-------- THE DATA --------

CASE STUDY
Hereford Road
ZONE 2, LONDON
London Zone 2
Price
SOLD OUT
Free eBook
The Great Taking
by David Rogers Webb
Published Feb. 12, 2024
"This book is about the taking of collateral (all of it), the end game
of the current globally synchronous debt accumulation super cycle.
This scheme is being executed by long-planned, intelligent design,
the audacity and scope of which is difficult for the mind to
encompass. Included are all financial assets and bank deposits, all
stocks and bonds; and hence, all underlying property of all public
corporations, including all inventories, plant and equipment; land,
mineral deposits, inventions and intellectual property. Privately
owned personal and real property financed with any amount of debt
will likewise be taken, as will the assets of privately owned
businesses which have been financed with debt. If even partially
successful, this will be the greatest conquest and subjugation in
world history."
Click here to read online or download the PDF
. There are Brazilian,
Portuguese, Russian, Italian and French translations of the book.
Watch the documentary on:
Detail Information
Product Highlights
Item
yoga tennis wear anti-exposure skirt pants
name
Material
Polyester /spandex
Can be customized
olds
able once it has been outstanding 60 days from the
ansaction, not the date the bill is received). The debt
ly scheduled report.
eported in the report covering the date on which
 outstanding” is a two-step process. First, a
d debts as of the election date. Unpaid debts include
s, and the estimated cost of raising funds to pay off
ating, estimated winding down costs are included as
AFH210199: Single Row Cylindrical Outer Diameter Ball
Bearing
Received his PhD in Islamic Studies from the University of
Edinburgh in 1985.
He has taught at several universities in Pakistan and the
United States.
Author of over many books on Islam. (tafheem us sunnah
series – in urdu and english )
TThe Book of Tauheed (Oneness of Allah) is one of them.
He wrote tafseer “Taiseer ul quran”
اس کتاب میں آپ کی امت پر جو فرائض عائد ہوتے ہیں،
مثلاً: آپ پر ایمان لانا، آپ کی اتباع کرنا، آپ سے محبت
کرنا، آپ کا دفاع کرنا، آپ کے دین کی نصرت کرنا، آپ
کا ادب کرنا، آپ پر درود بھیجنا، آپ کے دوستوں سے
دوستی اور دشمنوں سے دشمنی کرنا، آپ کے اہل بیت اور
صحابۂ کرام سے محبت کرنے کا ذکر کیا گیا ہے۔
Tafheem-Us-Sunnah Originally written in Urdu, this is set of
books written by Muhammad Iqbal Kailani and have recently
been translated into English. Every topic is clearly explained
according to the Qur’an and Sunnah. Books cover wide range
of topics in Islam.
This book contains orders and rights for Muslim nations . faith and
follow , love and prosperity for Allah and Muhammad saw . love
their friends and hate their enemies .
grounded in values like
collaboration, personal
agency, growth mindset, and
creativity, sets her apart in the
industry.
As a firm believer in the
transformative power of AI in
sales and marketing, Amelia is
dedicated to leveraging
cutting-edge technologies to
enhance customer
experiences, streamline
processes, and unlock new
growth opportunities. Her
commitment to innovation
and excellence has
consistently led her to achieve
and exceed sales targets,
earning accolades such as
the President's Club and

--------

> [HOW TO COMPLETE THIS TASK]:
Please transcribe the records in full, keeping every word as it is.

> [RESULT OF THE EXERCISE]:
CASE STUDY
Hereford Road
ZONE 2, LONDON
London Zone 2
Price
SOLD OUT
Free eBook
The Great Taking
by David Rogers Webb
Published Feb. 12, 2024
"This book is about the taking of collateral (all of it), the end game
of the current globally synchronous debt accumulation super cycle.
This scheme is being executed by long-planned, intelligent design,
the audacity and scope of which is difficult for the mind to
encompass. Included are all financial assets and bank deposits, all
stocks and bonds; and hence, all underlying property of all public
corporations, including all inventories, plant and equipment; land,
mineral deposits, inventions and intellectual property. Privately
owned personal and real property financed with any amount of debt
will likewise be taken, as will the assets of privately owned
businesses which have been financed with debt. If even partially
successful, this will be the greatest conquest and subjugation in
world history."
Click here to read online or download the PDF
. There are Brazilian,
Portuguese, Russian, Italian and French translations of the book.
Watch the documentary on:
Detail Information
Product Highlights
Item
yoga tennis wear anti-exposure skirt pants
name
Material
Polyester /spandex
Can be customized
olds
able once it has been outstanding 60 days from the
ansaction, not the date the bill is received). The debt
ly scheduled report.
eported in the report covering the date on which
 outstanding” is a two-step process. First, a
d debts as of the election date. Unpaid debts include
s, and the estimated cost of raising funds to pay off
ating, estimated winding down costs are included as
AFH210199: Single Row Cylindrical Outer Diameter Ball
Bearing
Received his PhD in Islamic Studies from the University of
Edinburgh in 1985.
He has taught at several universities in Pakistan and the
United States.
Author of over many books on Islam. (tafheem us sunnah
series – in urdu and english )
TThe Book of Tauheed (Oneness of Allah) is one of them.
He wrote tafseer “Taiseer ul quran”
اس کتاب میں آپ کی امت پر جو فرائض عائد ہوتے ہیں،
مثلاً: آپ پر ایمان لانا، آپ کی اتباع کرنا، آپ سے محبت
کرنا، آپ کا دفاع کرنا، آپ کے دین کی نصرت کرنا، آپ
کا ادب کرنا، آپ پر درود بھیجنا، آپ کے دوستوں سے
دوستی اور دشمنوں سے دشمنی کرنا، آپ کے اہل بیت اور
صحابۂ کرام سے محبت کرنے کا ذکر کیا گیا ہے۔
Tafheem-Us-Sunnah Originally written in Urdu, this is set of
books written by Muhammad Iqbal Kailani and have recently
been translated into English. Every topic is clearly explained
according to the Qur’an and Sunnah. Books cover wide range
of topics in Islam.
This book contains orders and rights for Muslim nations . faith and
follow , love and prosperity for Allah and Muhammad saw . love
their friends and hate their enemies .
grounded in values like
collaboration, personal
agency, growth mindset, and
creativity, sets her apart in the
industry.
As a firm believer in the
transformative power of AI in
sales and marketing, Amelia is
dedicated to leveraging
cutting-edge technologies to
enhance customer
experiences, streamline
processes, and unlock new
growth opportunities. Her
commitment to innovation
and excellence has
consistently led her to achieve
and exceed sales targets,
earning accolades such as
the President's Club and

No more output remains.